** Work instruction **
Where a line below has the string "Sports" in it, include it in the count, and give that count alone.

-- Opening Marker --

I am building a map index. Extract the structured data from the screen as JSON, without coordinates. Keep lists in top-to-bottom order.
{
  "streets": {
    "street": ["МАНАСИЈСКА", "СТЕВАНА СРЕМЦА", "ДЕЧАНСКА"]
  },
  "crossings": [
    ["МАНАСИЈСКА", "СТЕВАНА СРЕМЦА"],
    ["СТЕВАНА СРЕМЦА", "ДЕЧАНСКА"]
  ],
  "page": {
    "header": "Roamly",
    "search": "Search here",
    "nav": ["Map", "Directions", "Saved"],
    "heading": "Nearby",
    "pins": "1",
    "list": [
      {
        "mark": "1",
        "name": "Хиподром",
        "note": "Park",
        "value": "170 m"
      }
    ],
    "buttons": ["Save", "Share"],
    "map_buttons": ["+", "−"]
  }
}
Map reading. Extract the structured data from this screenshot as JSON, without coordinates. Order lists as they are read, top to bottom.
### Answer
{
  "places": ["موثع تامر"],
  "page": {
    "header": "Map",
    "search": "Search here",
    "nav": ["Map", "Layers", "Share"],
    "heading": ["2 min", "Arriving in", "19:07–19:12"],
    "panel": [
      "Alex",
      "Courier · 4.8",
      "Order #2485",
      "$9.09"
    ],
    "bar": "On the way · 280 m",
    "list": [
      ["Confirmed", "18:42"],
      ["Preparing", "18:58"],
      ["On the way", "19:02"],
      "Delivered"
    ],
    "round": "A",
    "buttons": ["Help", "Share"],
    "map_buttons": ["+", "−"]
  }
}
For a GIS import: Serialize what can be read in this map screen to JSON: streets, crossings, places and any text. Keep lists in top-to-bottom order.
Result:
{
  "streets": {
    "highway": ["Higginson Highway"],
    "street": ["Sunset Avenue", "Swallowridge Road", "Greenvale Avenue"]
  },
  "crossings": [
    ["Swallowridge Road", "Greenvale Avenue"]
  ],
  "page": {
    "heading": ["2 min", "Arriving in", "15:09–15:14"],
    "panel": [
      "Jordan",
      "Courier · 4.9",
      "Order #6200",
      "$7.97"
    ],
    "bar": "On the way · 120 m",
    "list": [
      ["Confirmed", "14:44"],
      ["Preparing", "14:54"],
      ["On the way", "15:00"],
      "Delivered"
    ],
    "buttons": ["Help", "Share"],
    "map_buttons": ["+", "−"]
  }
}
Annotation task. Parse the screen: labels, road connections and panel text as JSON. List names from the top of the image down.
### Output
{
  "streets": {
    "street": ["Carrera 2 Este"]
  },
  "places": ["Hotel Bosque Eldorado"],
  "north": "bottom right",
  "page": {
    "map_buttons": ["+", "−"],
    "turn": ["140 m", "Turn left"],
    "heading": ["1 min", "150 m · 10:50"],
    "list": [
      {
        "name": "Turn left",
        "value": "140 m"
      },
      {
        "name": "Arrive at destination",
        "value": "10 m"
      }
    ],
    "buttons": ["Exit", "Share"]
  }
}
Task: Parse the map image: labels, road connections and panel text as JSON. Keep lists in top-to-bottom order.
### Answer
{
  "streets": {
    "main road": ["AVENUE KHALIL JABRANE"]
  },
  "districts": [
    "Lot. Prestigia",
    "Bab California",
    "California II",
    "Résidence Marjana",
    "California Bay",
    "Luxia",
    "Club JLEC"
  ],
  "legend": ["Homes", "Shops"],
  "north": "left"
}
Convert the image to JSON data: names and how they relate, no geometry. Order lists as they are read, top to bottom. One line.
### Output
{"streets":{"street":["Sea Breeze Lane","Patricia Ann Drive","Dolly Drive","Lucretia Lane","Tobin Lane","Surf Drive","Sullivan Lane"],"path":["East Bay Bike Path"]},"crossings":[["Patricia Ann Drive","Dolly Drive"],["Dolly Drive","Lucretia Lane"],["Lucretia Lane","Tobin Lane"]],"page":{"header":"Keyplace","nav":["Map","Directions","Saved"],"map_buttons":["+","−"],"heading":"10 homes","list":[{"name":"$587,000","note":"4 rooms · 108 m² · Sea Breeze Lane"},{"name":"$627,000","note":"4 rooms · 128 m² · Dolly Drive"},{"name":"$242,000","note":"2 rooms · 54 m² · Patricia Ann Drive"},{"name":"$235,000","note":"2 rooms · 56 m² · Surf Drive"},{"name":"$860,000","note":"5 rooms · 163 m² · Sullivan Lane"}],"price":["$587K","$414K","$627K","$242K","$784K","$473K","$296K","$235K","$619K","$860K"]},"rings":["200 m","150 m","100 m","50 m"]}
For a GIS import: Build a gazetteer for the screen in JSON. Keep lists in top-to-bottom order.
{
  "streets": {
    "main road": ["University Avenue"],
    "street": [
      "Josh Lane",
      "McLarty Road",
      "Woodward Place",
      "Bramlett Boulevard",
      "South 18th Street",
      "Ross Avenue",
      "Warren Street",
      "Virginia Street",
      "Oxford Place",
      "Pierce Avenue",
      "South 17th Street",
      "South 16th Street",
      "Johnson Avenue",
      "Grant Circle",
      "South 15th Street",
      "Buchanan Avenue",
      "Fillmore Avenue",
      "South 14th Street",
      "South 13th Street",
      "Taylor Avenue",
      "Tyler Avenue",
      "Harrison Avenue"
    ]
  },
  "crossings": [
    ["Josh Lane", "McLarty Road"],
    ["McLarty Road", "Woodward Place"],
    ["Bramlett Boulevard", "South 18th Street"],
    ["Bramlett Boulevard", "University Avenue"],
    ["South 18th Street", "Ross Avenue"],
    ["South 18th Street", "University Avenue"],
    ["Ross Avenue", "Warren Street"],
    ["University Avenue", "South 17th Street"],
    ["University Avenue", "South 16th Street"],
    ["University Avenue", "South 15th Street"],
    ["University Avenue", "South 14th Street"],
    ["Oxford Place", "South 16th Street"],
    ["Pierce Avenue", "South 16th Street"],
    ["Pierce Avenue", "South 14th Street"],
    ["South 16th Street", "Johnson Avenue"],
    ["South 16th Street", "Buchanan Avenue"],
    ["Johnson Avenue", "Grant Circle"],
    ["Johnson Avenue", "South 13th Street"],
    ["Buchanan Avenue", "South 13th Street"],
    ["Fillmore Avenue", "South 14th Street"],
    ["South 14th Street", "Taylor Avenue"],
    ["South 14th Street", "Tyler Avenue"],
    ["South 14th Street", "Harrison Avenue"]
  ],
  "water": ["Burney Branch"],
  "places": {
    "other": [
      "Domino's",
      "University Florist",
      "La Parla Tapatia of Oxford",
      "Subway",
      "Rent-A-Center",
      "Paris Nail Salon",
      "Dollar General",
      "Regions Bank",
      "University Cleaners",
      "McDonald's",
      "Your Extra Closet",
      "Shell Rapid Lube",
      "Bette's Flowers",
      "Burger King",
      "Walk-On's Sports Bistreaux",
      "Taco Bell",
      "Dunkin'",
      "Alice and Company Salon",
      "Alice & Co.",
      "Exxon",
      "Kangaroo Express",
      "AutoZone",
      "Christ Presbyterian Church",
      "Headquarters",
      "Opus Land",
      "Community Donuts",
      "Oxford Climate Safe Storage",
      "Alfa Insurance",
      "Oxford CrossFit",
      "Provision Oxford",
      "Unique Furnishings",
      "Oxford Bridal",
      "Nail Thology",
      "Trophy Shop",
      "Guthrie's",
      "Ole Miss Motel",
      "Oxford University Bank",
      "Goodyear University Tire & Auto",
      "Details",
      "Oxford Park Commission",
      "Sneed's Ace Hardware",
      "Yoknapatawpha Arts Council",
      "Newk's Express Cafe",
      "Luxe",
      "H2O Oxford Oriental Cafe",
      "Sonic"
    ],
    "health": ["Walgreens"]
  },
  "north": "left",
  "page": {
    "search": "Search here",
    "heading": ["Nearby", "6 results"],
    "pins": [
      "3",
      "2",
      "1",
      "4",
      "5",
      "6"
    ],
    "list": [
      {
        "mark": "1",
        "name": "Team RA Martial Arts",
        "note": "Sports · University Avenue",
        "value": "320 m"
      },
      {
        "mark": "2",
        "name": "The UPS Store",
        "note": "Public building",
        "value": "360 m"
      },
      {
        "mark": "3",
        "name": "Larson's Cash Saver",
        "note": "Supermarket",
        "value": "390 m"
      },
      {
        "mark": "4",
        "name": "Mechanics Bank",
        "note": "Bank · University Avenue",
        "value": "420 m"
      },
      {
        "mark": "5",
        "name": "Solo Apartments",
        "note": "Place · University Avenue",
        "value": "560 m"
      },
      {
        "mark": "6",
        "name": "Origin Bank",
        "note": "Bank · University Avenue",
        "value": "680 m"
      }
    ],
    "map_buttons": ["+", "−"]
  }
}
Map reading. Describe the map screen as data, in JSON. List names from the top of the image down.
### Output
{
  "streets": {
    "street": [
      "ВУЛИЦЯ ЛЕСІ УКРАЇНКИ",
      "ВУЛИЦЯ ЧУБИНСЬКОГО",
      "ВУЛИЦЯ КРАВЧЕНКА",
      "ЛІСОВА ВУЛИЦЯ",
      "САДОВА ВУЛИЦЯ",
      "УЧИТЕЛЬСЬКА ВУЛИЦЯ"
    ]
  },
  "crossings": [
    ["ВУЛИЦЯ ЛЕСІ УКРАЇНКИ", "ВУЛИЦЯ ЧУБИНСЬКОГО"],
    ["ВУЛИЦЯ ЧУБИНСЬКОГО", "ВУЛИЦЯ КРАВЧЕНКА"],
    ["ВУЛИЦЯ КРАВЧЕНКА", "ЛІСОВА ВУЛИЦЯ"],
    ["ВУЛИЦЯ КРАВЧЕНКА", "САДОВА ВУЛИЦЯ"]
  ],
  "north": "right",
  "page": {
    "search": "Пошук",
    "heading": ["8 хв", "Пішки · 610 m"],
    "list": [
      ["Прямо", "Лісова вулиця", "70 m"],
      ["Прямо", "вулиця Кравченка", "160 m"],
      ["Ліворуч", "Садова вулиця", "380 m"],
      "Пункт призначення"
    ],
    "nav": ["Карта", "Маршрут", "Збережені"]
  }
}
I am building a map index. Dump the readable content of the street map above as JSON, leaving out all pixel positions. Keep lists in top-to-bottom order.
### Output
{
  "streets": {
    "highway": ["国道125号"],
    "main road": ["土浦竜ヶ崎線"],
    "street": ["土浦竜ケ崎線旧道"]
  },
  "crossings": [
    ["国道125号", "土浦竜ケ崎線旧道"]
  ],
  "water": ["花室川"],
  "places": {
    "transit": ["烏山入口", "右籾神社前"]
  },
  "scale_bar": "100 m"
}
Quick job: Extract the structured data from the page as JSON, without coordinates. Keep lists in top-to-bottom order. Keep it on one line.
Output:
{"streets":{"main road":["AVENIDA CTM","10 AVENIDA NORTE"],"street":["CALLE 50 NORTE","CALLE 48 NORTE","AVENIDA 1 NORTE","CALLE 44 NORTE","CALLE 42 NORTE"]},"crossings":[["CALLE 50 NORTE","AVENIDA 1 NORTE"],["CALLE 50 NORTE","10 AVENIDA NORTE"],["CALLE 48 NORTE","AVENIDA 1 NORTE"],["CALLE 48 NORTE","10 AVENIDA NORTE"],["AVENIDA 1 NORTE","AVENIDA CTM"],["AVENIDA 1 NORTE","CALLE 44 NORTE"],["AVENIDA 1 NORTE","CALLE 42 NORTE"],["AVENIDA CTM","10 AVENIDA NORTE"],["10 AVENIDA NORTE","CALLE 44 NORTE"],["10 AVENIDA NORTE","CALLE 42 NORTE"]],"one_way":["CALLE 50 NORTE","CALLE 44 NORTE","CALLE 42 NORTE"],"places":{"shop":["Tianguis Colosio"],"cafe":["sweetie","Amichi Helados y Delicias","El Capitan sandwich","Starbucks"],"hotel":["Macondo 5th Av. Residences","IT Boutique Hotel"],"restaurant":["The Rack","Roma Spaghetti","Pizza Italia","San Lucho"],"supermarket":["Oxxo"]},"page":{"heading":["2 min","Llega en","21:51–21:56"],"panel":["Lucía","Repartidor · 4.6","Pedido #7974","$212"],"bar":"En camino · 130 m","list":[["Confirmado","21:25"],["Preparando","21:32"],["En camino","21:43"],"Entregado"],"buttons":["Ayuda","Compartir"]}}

-- Closing Marker --

** Response to the exercise **
2